Customized Steady-State Constraints for Parameter Estimation in Non-Linear Ordinary Differential Equation Models

Abstract

Ordinary differential equation models have become a wide-spread approach to analyze dynamical systems and understand underlying mechanisms. Model parameters are often unknown and have to be estimated from experimental data, e.g., by maximum-likelihood estimation. In particular, models of biological systems contain a large number of parameters. To reduce the dimensionality of the parameter space, steady-state information is incorporated in the parameter estimation process. For non-linear models, analytical steady-state calculation typically leads to higher-order polynomial equations for which no closed-form solutions can be obtained. This can be circumvented by solving the steady-state equations for kinetic parameters, which results in a linear equation system with comparatively simple solutions. At the same time multiplicity of steady-state solutions is avoided, which otherwise is problematic for optimization. When solved for kinetic parameters, however, steady-state constraints tend to become negative for particular model specifications, thus, generating new types of optimization problems. Here, we present an algorithm based on graph theory that derives non-negative, analytical steady-state expressions by stepwise removal of cyclic dependencies between dynamical variables. The algorithm avoids multiple steady-state solutions by construction.

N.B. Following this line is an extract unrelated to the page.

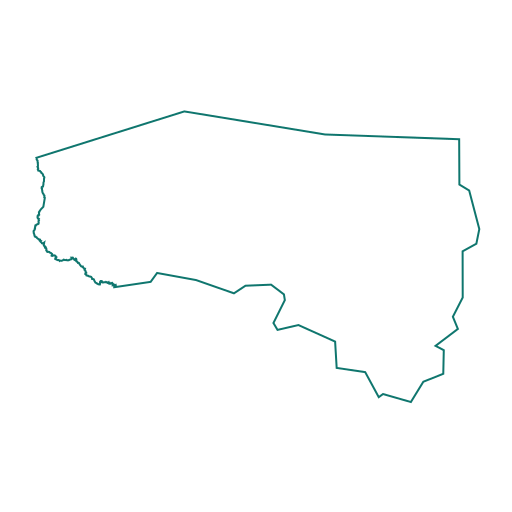 the district of Pibor, Jonglei, South Sudan, rotated 181°
{"feature_id": "79223893B32810285770131", "entity_name": "Pibor", "entity_type": "district", "adm_level": 2, "iso_a3": "SSD", "parent_name": "South Sudan", "parent_adm1": "Jonglei", "projection": "orthographic", "projection_center": [34.735, 6.56], "detail": "fine", "context": "isolated", "style": "outline", "palette": "teal", "viewbox_px": 512, "rotation_deg": 181, "n_neighbors": 0, "source": "geoboundaries", "source_scale": "gbopen_adm2", "svg_char_len": 5636}
<svg xmlns="http://www.w3.org/2000/svg" viewBox="0 0 512 512"><g transform="rotate(181 256 256)"><path d="M260.8,389.2L330.2,399.3L477.2,350.4L477.0,350.0L477.0,349.1L477.0,348.6L476.6,348.1L476.3,347.9L476.0,347.4L476.0,346.8L476.1,346.2L475.6,345.2L475.8,344.9L475.8,344.6L475.8,344.2L475.6,343.4L475.6,342.9L475.6,342.4L475.6,342.0L476.0,341.6L476.1,341.4L475.9,341.1L475.6,340.9L475.5,340.4L475.3,340.0L475.3,339.5L475.6,339.2L475.7,338.7L475.3,338.1L475.2,337.6L474.1,337.4L473.4,337.2L473.2,336.7L472.5,336.3L472.2,335.8L472.0,335.2L471.3,334.9L470.9,334.5L470.7,334.1L470.3,333.5L470.3,332.9L469.9,332.1L469.5,331.7L469.0,331.1L469.0,330.6L469.1,330.2L469.3,329.8L469.3,328.8L469.3,328.3L469.3,327.8L469.3,327.3L469.3,326.9L469.5,326.5L469.8,325.6L469.8,325.3L469.8,324.8L469.8,324.2L469.8,323.7L470.0,323.2L470.0,322.5L470.1,322.1L470.2,321.7L471.0,321.5L471.5,321.1L471.5,320.7L471.5,320.2L471.5,319.8L471.1,319.6L471.1,319.2L471.1,318.6L471.0,318.0L470.8,317.6L470.8,316.9L470.8,316.4L470.6,316.1L470.4,315.6L470.3,315.2L470.1,314.8L469.5,314.2L469.3,313.4L468.6,312.8L468.6,312.0L468.6,311.7L468.8,311.1L468.6,310.8L468.2,310.6L468.2,310.2L469.5,301.5L472.0,298.8L472.3,298.3L472.9,297.5L472.9,297.3L473.4,296.7L473.4,296.3L473.8,296.0L473.8,295.8L473.8,295.3L473.7,294.9L473.7,294.2L473.5,293.8L473.6,293.5L474.0,293.3L473.8,293.1L474.0,292.9L474.3,292.8L474.3,292.6L474.5,292.6L474.8,292.6L475.1,292.2L475.1,291.9L475.1,291.2L475.1,290.6L474.7,290.1L474.1,289.7L474.4,289.5L474.0,289.1L474.0,288.8L473.9,288.6L473.9,288.1L473.6,287.9L473.8,287.4L474.1,287.0L474.0,286.4L474.0,286.1L473.8,285.5L473.9,285.0L474.0,284.9L474.2,284.7L474.1,284.4L474.5,284.1L474.9,283.9L475.2,283.9L475.4,283.8L475.9,283.6L476.1,283.5L476.2,283.3L476.3,283.1L476.5,282.8L476.9,282.8L476.9,282.4L477.0,282.2L477.3,282.0L477.2,281.7L477.2,281.4L477.4,281.1L477.4,280.9L477.4,280.6L477.5,280.4L477.5,280.1L477.4,280.0L477.4,279.7L477.7,279.6L477.7,279.2L477.7,278.9L477.7,278.5L477.9,278.2L478.3,277.6L478.6,277.5L478.8,277.1L478.8,276.7L478.8,276.3L478.7,276.0L478.6,275.6L478.7,275.3L478.7,275.1L478.4,274.7L478.3,274.2L478.1,273.8L477.9,273.3L477.9,272.6L477.6,272.2L477.5,271.6L476.9,271.3L476.5,271.4L476.0,270.9L475.6,270.8L475.4,270.4L475.1,270.0L474.7,269.7L474.1,269.4L473.9,269.2L473.7,268.9L473.1,268.9L472.5,268.7L472.2,268.6L472.2,268.1L472.0,267.7L471.8,267.6L472.0,267.5L472.3,267.3L472.0,267.0L471.7,266.7L471.5,266.3L470.9,266.0L470.4,265.4L470.3,265.0L469.8,264.8L469.3,264.8L468.5,265.4L468.1,265.7L468.2,265.3L468.1,265.0L468.1,264.4L468.3,263.8L468.4,263.3L468.3,262.7L467.9,262.3L467.1,262.0L466.7,261.5L467.1,261.1L467.2,260.7L466.9,260.4L466.5,260.4L466.1,260.4L465.8,259.8L465.6,259.1L465.9,258.3L465.8,257.9L465.4,257.4L465.0,257.2L464.9,256.6L464.4,256.4L463.7,256.6L463.1,256.5L462.7,256.4L462.4,255.9L461.6,255.6L461.0,255.4L460.8,255.2L460.5,254.9L459.9,254.5L459.8,253.7L459.9,253.1L460.4,252.9L460.4,252.7L459.8,252.5L459.2,252.7L458.7,252.9L458.2,253.1L457.9,253.2L457.5,253.0L457.1,252.8L456.6,252.8L456.4,252.5L456.3,252.0L455.8,251.6L455.5,251.4L455.6,251.0L456.2,250.6L456.5,250.5L456.7,249.9L456.7,249.5L456.1,249.3L455.6,249.0L455.1,248.8L454.7,248.6L454.0,248.4L453.5,248.6L453.1,248.5L452.6,248.1L452.3,247.7L452.0,248.0L451.6,248.0L450.6,247.8L449.8,248.0L448.9,248.4L448.3,249.0L447.8,248.9L447.2,248.6L446.7,248.6L446.0,248.6L445.5,248.8L445.2,248.5L444.6,248.5L444.3,248.4L443.9,248.3L443.4,248.6L442.9,248.6L442.6,248.8L442.3,249.0L441.6,249.3L441.1,249.3L440.9,249.6L440.5,249.7L440.1,250.0L439.9,250.5L440.3,251.1L440.0,251.1L439.5,251.1L439.2,251.2L438.8,250.7L438.8,250.3L438.3,249.9L437.9,249.7L437.5,249.5L437.5,249.0L437.1,248.8L436.9,249.2L436.7,249.8L436.2,250.3L435.8,250.1L435.8,249.7L435.6,249.3L435.4,248.8L435.5,248.3L435.5,247.5L434.9,247.1L434.5,247.0L434.1,246.5L433.9,246.0L433.3,246.1L433.0,246.0L432.7,245.7L432.4,244.9L431.9,244.2L431.3,243.5L430.8,242.8L430.3,242.4L429.6,242.4L429.0,242.5L428.8,242.0L428.8,241.6L428.4,241.3L427.8,240.7L427.5,240.4L426.9,240.3L427.1,239.9L427.3,239.6L427.2,239.1L426.7,238.9L426.3,238.3L426.2,237.5L426.0,237.0L425.5,236.7L425.4,236.3L425.9,236.1L426.3,235.7L426.4,235.0L425.8,234.7L425.4,234.1L425.2,233.6L424.6,233.5L423.9,233.5L423.7,233.2L423.1,233.1L422.6,232.7L421.5,232.5L421.0,232.5L420.4,232.2L419.8,231.3L419.5,230.8L419.5,230.2L418.9,230.1L418.4,230.1L417.8,229.9L417.5,229.3L417.2,228.4L416.9,228.0L416.4,227.1L416.2,226.7L415.5,226.3L414.8,226.1L414.2,225.4L413.7,225.4L413.2,225.0L412.7,225.0L412.4,224.8L411.6,224.8L411.5,225.4L411.5,225.8L411.5,226.4L411.5,226.9L411.5,227.4L411.1,228.0L410.8,228.3L410.2,228.3L409.6,228.1L409.5,227.6L409.5,227.0L409.1,226.9L408.6,226.8L407.8,227.0L407.5,227.2L407.0,227.1L406.5,227.1L406.2,227.2L405.7,227.1L405.5,227.4L405.2,227.2L404.8,227.0L404.5,227.2L404.2,227.0L403.9,226.5L403.5,226.5L403.0,227.0L402.9,226.5L402.8,226.2L402.5,226.3L401.9,226.6L401.7,226.2L401.7,225.7L401.1,225.7L400.8,226.1L400.4,226.1L400.1,226.4L399.4,225.9L399.1,226.3L398.8,225.9L398.9,225.1L398.1,225.2L397.9,224.7L398.2,224.2L397.2,224.3L397.0,224.6L396.5,224.2L395.8,224.6L395.7,224.1L395.6,223.6L395.7,223.0L395.9,222.7L396.5,222.7L396.9,222.7L397.2,222.5L397.2,222.3L360.9,228.3L354.6,237.3L315.5,230.9L277.4,218.3L266.0,226.1L240.4,227.6L227.4,218.1L226.4,212.4L237.4,189.3L233.2,182.5L212.4,187.7L175.4,171.8L173.6,148.2L173.4,145.5L144.8,141.8L130.8,117.0L126.6,120.2L98.6,112.7L86.5,133.2L66.7,141.5L66.6,165.1L74.9,169.3L52.9,186.6L58.1,198.7L48.6,218.1L49.5,264.3L35.9,272.1L33.2,286.8L44.0,325.2L53.9,331.0L54.9,376.3L189.1,378.7L260.8,389.2Z" fill="none" stroke="#0f766e" stroke-width="2"/></g></svg>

We show that our method is applicable to most common classes of biochemical reaction networks containing inhibition terms, mass-action and Hill-type kinetic equations. Comparing the performance of parameter estimation for different analytical and numerical methods of incorporating steady-state information, we show that our approach is especially well-tailored to guarantee a high success rate of optimization.

Keywords: biochemical reaction networks; multi-stability; multiplicity; non-linear ODE models; parameter estimation; positive solutions; steady-state; success rate.

Figure 1

Flowchart of Steady-State Determination: After identification of all CQs of the system, the algorithm performs a loop where in each pass one cycle of the steady-state graph is removed. Since for each cycle the nodes are analyzed with regard to the number of in- and outflux rates, the graph structure as well as the structure of the steady-state equations is kept as simple as possible. Once the steady-state graph is tree-like, the remaining equations are solved and equations are returned.

Figure 2

Optimization results for different steady-state parameterizations. Data was simulated for three different displacements of A at t = 30 (A). Convergent fits for all four steady-state implementations were sorted by increasing objective value (B). Steps correspond to local minima. Positive steady-state parameterizations show a considerably better convergence behavior. Starting samples are shown in different colors in (C,D), indicating whether the corresponding optimization converged. Parameter paths starting with k₀ < k₁ did mostly not converge as opposed to samples with k₀ > k₁ which mostly converged to a local or the global optimum G (E,F).

Figure 3

Optimization in the context of multiple steady-states. Data was simulated for three different displacements of A at t = 30 (A). Convergent fits from 200 starting samples for three different steady-state implementations were sorted by their final objective value (B). Fits that did not converge are not shown. In about 10% of the fits, the Standard and the Numeric approach converged, in the Proposed approach nearly 50% did. For each end point of the 200 numerical optimizations, the ratio A_num ∕ A₂ between the numerical solution A_num and the stable, analytical steady-state solution A₂ was computed (C). For A_num ∕ A₂ > 0, the numerical root calculation converged to the unstable steady-state which effects the abort of the optimization. Starting samples are shown in different colors, indicating whether the corresponding optimization converged. Many parameter samples starting with discriminant Δ < 0 did not converge, while most of the samples with Δ > 0 converged to the global optimum G, (D,E).